OBJECTIVE:
Copy out all of the material below, swapping every "common name" for "vernacular name" and leaving everything else as it is.

INPUT DATA:
(begin)

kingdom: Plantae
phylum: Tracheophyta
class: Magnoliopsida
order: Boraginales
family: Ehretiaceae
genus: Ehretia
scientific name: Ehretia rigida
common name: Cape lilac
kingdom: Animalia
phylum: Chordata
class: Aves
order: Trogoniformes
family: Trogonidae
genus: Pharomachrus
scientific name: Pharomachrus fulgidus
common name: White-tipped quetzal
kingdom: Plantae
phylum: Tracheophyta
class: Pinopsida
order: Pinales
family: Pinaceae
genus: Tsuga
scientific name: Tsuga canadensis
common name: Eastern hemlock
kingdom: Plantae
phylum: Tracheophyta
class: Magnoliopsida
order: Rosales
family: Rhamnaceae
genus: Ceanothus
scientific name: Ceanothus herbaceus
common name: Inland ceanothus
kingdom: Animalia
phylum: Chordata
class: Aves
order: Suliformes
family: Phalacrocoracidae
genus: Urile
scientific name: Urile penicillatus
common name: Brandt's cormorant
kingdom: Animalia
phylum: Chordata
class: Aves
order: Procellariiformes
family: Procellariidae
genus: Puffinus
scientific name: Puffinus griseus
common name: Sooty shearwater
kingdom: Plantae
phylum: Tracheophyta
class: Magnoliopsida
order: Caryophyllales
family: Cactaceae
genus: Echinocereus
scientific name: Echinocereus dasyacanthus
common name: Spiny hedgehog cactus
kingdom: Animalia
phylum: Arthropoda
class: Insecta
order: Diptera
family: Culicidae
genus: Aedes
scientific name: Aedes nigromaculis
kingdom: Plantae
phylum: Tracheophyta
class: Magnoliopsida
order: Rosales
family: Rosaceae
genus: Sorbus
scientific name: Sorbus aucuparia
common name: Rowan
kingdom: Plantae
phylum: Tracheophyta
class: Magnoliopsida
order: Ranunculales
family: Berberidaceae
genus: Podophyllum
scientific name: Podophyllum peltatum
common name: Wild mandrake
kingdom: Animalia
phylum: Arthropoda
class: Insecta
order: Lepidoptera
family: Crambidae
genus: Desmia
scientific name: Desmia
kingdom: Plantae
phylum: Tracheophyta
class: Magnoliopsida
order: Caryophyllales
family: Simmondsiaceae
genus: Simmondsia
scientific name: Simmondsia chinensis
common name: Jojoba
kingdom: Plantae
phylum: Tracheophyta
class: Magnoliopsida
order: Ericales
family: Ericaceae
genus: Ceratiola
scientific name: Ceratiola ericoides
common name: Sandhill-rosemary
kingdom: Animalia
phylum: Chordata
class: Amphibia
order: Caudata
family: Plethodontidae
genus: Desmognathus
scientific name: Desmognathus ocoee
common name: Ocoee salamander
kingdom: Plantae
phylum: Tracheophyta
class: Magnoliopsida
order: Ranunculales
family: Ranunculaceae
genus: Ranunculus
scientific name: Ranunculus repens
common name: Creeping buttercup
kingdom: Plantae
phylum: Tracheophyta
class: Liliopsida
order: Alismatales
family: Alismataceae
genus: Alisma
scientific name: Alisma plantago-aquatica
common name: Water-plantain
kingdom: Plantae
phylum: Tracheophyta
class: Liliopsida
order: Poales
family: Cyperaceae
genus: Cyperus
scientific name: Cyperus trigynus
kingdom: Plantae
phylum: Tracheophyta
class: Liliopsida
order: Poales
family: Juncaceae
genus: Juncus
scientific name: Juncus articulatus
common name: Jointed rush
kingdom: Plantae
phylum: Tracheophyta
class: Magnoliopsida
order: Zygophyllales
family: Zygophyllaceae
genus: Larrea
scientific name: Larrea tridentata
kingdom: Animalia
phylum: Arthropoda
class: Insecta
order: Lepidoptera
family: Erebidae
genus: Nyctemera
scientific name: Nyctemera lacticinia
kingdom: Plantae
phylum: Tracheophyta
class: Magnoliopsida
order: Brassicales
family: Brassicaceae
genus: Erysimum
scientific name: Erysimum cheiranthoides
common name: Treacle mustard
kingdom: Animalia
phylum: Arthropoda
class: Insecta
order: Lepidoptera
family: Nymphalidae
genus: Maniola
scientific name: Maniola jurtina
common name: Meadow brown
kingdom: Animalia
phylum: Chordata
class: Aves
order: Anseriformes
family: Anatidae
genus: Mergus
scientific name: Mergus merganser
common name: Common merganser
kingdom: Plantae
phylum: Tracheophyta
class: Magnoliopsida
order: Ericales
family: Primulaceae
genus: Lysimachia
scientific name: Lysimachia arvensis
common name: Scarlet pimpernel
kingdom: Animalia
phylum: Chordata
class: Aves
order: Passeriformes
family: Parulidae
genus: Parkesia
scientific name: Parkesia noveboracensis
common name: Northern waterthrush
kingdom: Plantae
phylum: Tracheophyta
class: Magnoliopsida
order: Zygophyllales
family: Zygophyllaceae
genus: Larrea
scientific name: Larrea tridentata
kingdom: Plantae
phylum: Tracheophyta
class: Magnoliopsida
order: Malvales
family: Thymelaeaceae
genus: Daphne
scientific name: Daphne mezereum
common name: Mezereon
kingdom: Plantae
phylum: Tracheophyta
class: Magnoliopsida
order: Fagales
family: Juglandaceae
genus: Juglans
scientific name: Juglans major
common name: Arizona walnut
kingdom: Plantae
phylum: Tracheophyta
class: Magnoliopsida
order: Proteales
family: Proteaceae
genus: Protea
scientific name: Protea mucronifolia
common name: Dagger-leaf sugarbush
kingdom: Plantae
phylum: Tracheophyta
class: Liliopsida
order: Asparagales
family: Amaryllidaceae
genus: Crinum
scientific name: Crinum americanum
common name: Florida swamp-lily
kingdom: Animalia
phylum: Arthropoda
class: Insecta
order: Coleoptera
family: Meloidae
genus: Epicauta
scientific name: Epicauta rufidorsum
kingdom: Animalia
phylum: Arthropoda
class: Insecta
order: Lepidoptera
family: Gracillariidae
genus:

(end)

RESULT:
kingdom: Plantae
phylum: Tracheophyta
class: Magnoliopsida
order: Boraginales
family: Ehretiaceae
genus: Ehretia
scientific name: Ehretia rigida
vernacular name: Cape lilac
kingdom: Animalia
phylum: Chordata
class: Aves
order: Trogoniformes
family: Trogonidae
genus: Pharomachrus
scientific name: Pharomachrus fulgidus
vernacular name: White-tipped quetzal
kingdom: Plantae
phylum: Tracheophyta
class: Pinopsida
order: Pinales
family: Pinaceae
genus: Tsuga
scientific name: Tsuga canadensis
vernacular name: Eastern hemlock
kingdom: Plantae
phylum: Tracheophyta
class: Magnoliopsida
order: Rosales
family: Rhamnaceae
genus: Ceanothus
scientific name: Ceanothus herbaceus
vernacular name: Inland ceanothus
kingdom: Animalia
phylum: Chordata
class: Aves
order: Suliformes
family: Phalacrocoracidae
genus: Urile
scientific name: Urile penicillatus
vernacular name: Brandt's cormorant
kingdom: Animalia
phylum: Chordata
class: Aves
order: Procellariiformes
family: Procellariidae
genus: Puffinus
scientific name: Puffinus griseus
vernacular name: Sooty shearwater
kingdom: Plantae
phylum: Tracheophyta
class: Magnoliopsida
order: Caryophyllales
family: Cactaceae
genus: Echinocereus
scientific name: Echinocereus dasyacanthus
vernacular name: Spiny hedgehog cactus
kingdom: Animalia
phylum: Arthropoda
class: Insecta
order: Diptera
family: Culicidae
genus: Aedes
scientific name: Aedes nigromaculis
kingdom: Plantae
phylum: Tracheophyta
class: Magnoliopsida
order: Rosales
family: Rosaceae
genus: Sorbus
scientific name: Sorbus aucuparia
vernacular name: Rowan
kingdom: Plantae
phylum: Tracheophyta
class: Magnoliopsida
order: Ranunculales
family: Berberidaceae
genus: Podophyllum
scientific name: Podophyllum peltatum
vernacular name: Wild mandrake
kingdom: Animalia
phylum: Arthropoda
class: Insecta
order: Lepidoptera
family: Crambidae
genus: Desmia
scientific name: Desmia
kingdom: Plantae
phylum: Tracheophyta
class: Magnoliopsida
order: Caryophyllales
family: Simmondsiaceae
genus: Simmondsia
scientific name: Simmondsia chinensis
vernacular name: Jojoba
kingdom: Plantae
phylum: Tracheophyta
class: Magnoliopsida
order: Ericales
family: Ericaceae
genus: Ceratiola
scientific name: Ceratiola ericoides
vernacular name: Sandhill-rosemary
kingdom: Animalia
phylum: Chordata
class: Amphibia
order: Caudata
family: Plethodontidae
genus: Desmognathus
scientific name: Desmognathus ocoee
vernacular name: Ocoee salamander
kingdom: Plantae
phylum: Tracheophyta
class: Magnoliopsida
order: Ranunculales
family: Ranunculaceae
genus: Ranunculus
scientific name: Ranunculus repens
vernacular name: Creeping buttercup
kingdom: Plantae
phylum: Tracheophyta
class: Liliopsida
order: Alismatales
family: Alismataceae
genus: Alisma
scientific name: Alisma plantago-aquatica
vernacular name: Water-plantain
kingdom: Plantae
phylum: Tracheophyta
class: Liliopsida
order: Poales
family: Cyperaceae
genus: Cyperus
scientific name: Cyperus trigynus
kingdom: Plantae
phylum: Tracheophyta
class: Liliopsida
order: Poales
family: Juncaceae
genus: Juncus
scientific name: Juncus articulatus
vernacular name: Jointed rush
kingdom: Plantae
phylum: Tracheophyta
class: Magnoliopsida
order: Zygophyllales
family: Zygophyllaceae
genus: Larrea
scientific name: Larrea tridentata
kingdom: Animalia
phylum: Arthropoda
class: Insecta
order: Lepidoptera
family: Erebidae
genus: Nyctemera
scientific name: Nyctemera lacticinia
kingdom: Plantae
phylum: Tracheophyta
class: Magnoliopsida
order: Brassicales
family: Brassicaceae
genus: Erysimum
scientific name: Erysimum cheiranthoides
vernacular name: Treacle mustard
kingdom: Animalia
phylum: Arthropoda
class: Insecta
order: Lepidoptera
family: Nymphalidae
genus: Maniola
scientific name: Maniola jurtina
vernacular name: Meadow brown
kingdom: Animalia
phylum: Chordata
class: Aves
order: Anseriformes
family: Anatidae
genus: Mergus
scientific name: Mergus merganser
vernacular name: Common merganser
kingdom: Plantae
phylum: Tracheophyta
class: Magnoliopsida
order: Ericales
family: Primulaceae
genus: Lysimachia
scientific name: Lysimachia arvensis
vernacular name: Scarlet pimpernel
kingdom: Animalia
phylum: Chordata
class: Aves
order: Passeriformes
family: Parulidae
genus: Parkesia
scientific name: Parkesia noveboracensis
vernacular name: Northern waterthrush
kingdom: Plantae
phylum: Tracheophyta
class: Magnoliopsida
order: Zygophyllales
family: Zygophyllaceae
genus: Larrea
scientific name: Larrea tridentata
kingdom: Plantae
phylum: Tracheophyta
class: Magnoliopsida
order: Malvales
family: Thymelaeaceae
genus: Daphne
scientific name: Daphne mezereum
vernacular name: Mezereon
kingdom: Plantae
phylum: Tracheophyta
class: Magnoliopsida
order: Fagales
family: Juglandaceae
genus: Juglans
scientific name: Juglans major
vernacular name: Arizona walnut
kingdom: Plantae
phylum: Tracheophyta
class: Magnoliopsida
order: Proteales
family: Proteaceae
genus: Protea
scientific name: Protea mucronifolia
vernacular name: Dagger-leaf sugarbush
kingdom: Plantae
phylum: Tracheophyta
class: Liliopsida
order: Asparagales
family: Amaryllidaceae
genus: Crinum
scientific name: Crinum americanum
vernacular name: Florida swamp-lily
kingdom: Animalia
phylum: Arthropoda
class: Insecta
order: Coleoptera
family: Meloidae
genus: Epicauta
scientific name: Epicauta rufidorsum
kingdom: Animalia
phylum: Arthropoda
class: Insecta
order: Lepidoptera
family: Gracillariidae
genus:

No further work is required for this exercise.